• The MATH3714 and MATH5714M modules are assessed by an examination (80%) and a practical (20%). This is the practical, worth 20% of your final module mark.
  • You must hand in your solution via Gradescope by Thursday, 14th December 2023, 2pm.
  • Reports must be typeset (not handwritten) and should be no more than 7 pages in length (9 pages for MATH5714M).
  • Within reason you may talk to your friends about this piece of work, but you should not send R code (or output) to each other. Your report must be your own work.


In this practical we examine a dataset which lists house prices in California (from the 1990 census) together with a variety of related variables. You can download the dataset from here:

For most tasks you will only need the “training dataset”. The “test dataset” is only used in task 3.


The aim of the practical is to fit an appropriate model to these data, which predicts the median house value medianHouseValue from the other variables.

This practical is deliberately open-ended, with little guidance on how to proceed. There is no single right or wrong answer to this practical. The important thing is that you justify your approach.

Task 1. We start by considering medianHouseValue as a function of medianIncome only.

  • Using the training dataset, fit a linear model which can describe the relationship between medianHouseValue (response) and medianIncome (input).

  • Using appropriate diagnostics, discuss how well the model fits the data.

  • Determine a 95% confidence interval for the intercept in your model.

Task 2. Now we also consider the remaining variables in the dataset.

  • With due consideration to

    • transformations (where, and if, necessary)
    • appropriate choice of variables
    • model selection
    • model checking
    • etc.

    obtain a model which is able to predict medianHouseValue using some or all of these additional variables.

  • Discuss the special role of latitude and longitude and whether/how these two variables should be included in a model.

  • Justify your choice of model by comparing at least two “competing” models. The comparison should take note of at least (a) model selection criteria, (b) diagnostics, and (c) interpretability.

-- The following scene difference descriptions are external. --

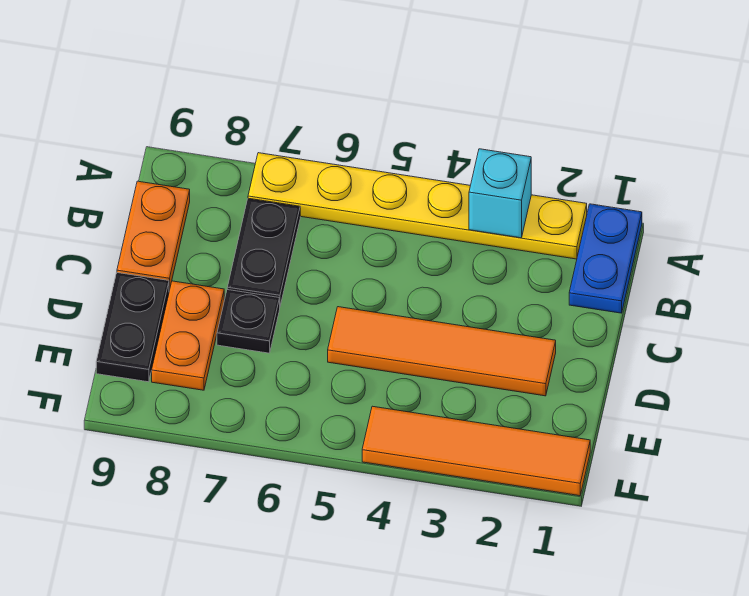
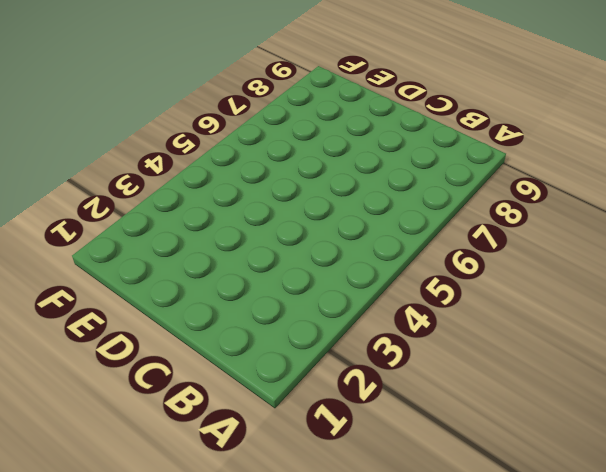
none -> blue 1x2 plate [569,204,642,313]
none -> yellow 1x6 plate [248,153,587,259]

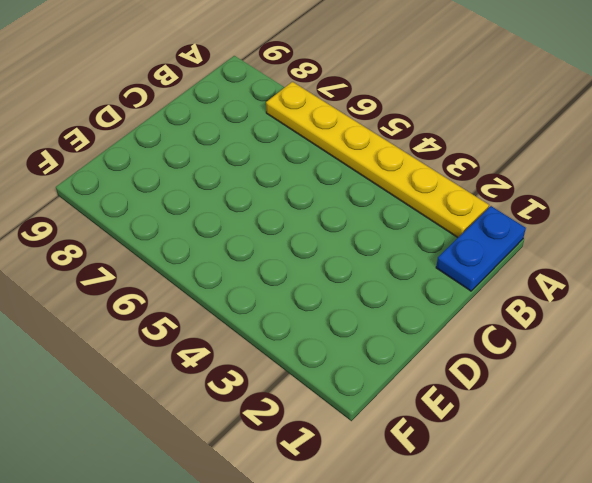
none -> black 1x2 plate [227,198,300,306]
none -> orange 1x2 plate [117,181,190,291]

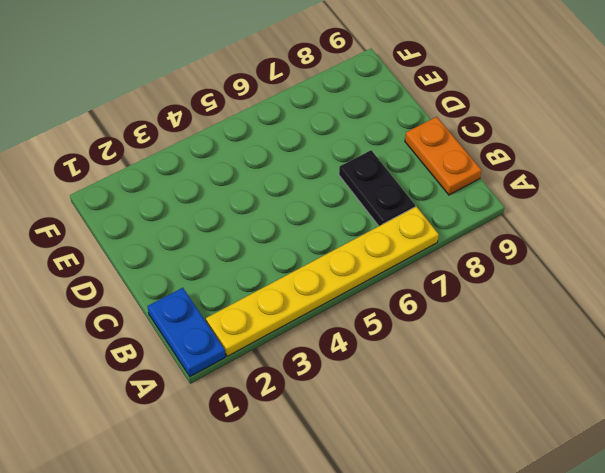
none -> orange 1x4 tile [328,307,556,396]
none -> black 1x1 plate [217,290,280,353]

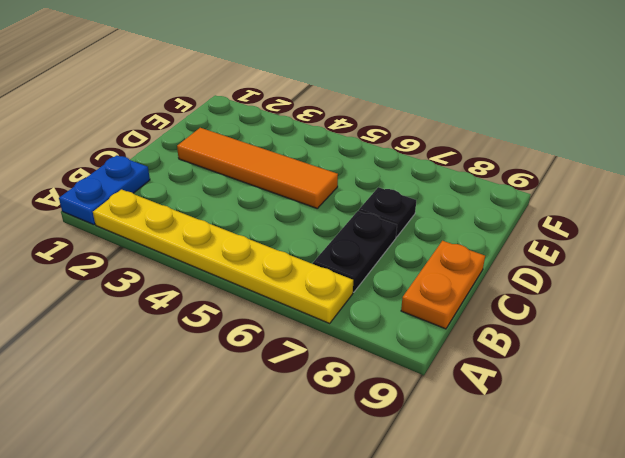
none -> orange 1x2 plate [152,281,224,390]
none -> black 1x2 plate [96,273,169,382]

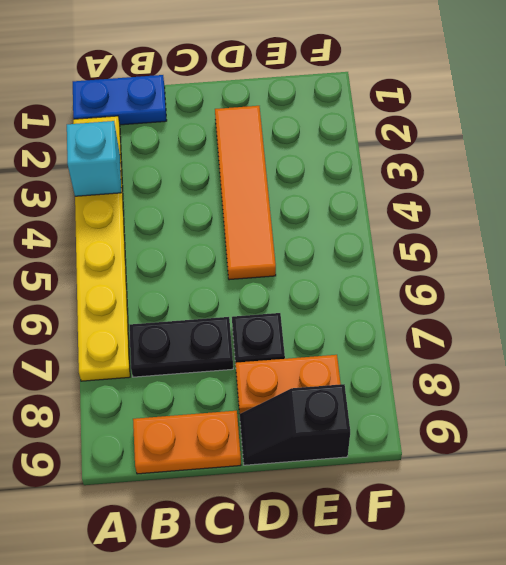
black 1x2 slope [240,384,350,465] -> black 1x2 plate [96,273,169,382]
none -> orange 1x4 tile [362,406,590,496]

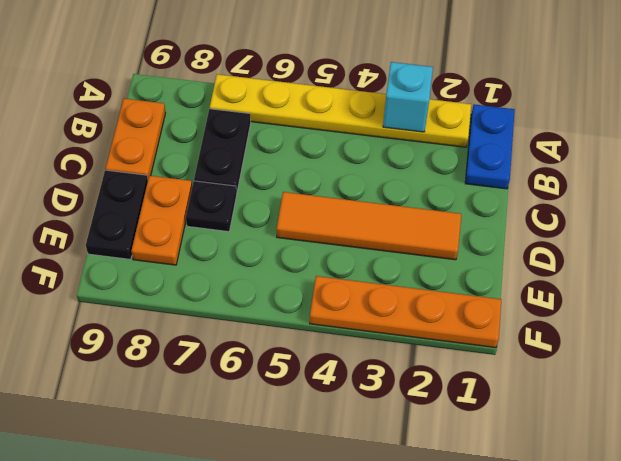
orange 1x4 plate [310,276,501,348] -> orange 1x4 tile [362,406,590,496]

  • Interpret the parameters in your preferred model.

Task 3. Now also load the test dataset into R.

  • For each sample in the test dataset, use your model (still trained on the training dataset) to predict medianHouseValue.

  • Compare the predicted values to the actual values by computing the mean squared error \[\begin{equation*} \mathrm{MSE} = \frac{1}{n_\mathrm{test}} \sum_{i=1}^{n_\mathrm{test}} (\hat y_i - y_i)^2 \end{equation*}\]

  • Comment on the result.

Task 4 (only for MATH5714M). Use the Nadaraya-Watsen estimator to estimate the average median house value as a function of latitude.

  • Create a plot of your estimate.

  • Carefully explain how you chose the bandwidth for your estimator.

  • Discuss your results.